Macrophages were activated in the IMQ-treated skin of B6 mice. Mice were topically treated with a 60 mg daily topical dose of IMQ cream (5%). Mouse recombinant anti-mouse IL-17A was administered intraperitoneally (50 μg) once a day for a week in the IMQ-treated B6 mice. (A) Schema of intraperitoneal IL-17A injection and topical IMQ application protocol. (B) Immunohistochemistry of F4/80, iNOS, CX3CR1 and CD206 protein expression in the skin of B6 mice and IMQ-treated mice. Immunofluorescence co-staining images of iNOS (red), CX3CR1 (red) and CD206 (red) with F4/80 (green) and To-Pro-3 (blue) are shown. (C) Number of cells/HPF (×400).
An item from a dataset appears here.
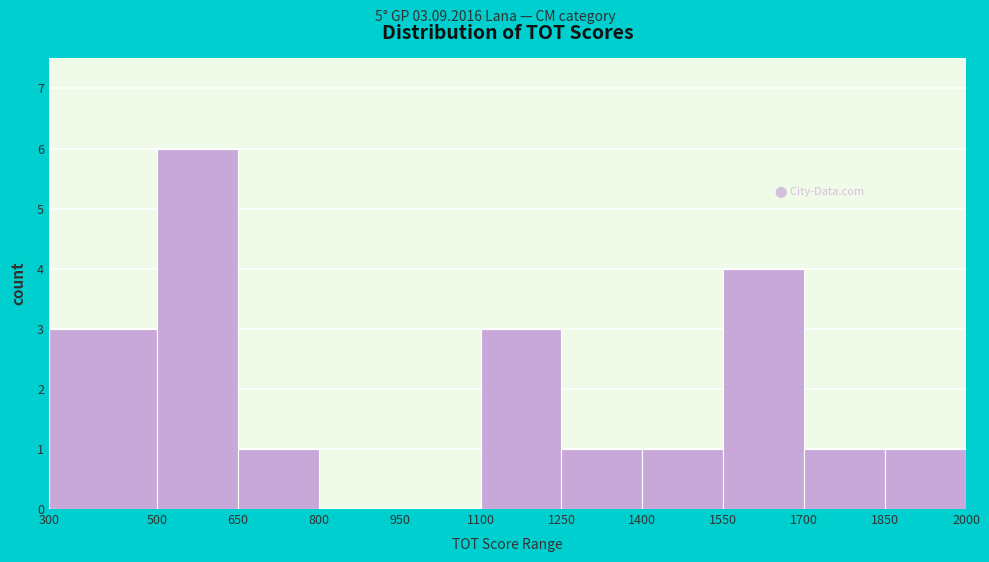

Which range on the x-axis has the tallest bar?

500 to 650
Due to the low expression of F4/80 protein in the skin of B6 mice, the F4/80 immunofluorescence signal of these mice is barely observed in the condition of this figure. (D) Representative Western blot results of F4/80, iNOS, CX3CR1, CD206 and β-actin are shown. (E) Densitometric analysis results were obtained from pooled data. Relative protein expression normalized to β-actin, arbitrary units. (F) Immunofluorescence co-staining images of phospho-STAT1 (red) or phospho-STAT3 (red) with F4/80 (green) and To-Pro-3 (blue). Due to the low expression of F4/80 protein in the skin of B6 mice, the F4/80 immunofluorescence signal of these mice is barely observed in the condition of this figure. (G) Representative Western blot results of phospho-STAT1, phospho-STAT3 and β-actin are shown. (H) Densitometric analysis results were obtained from pooled data. Relative protein expression normalized to β-actin, arbitrary units. Values represent the mean ± S.E. (n = 4–6). *P < 0.05. NS: not significant.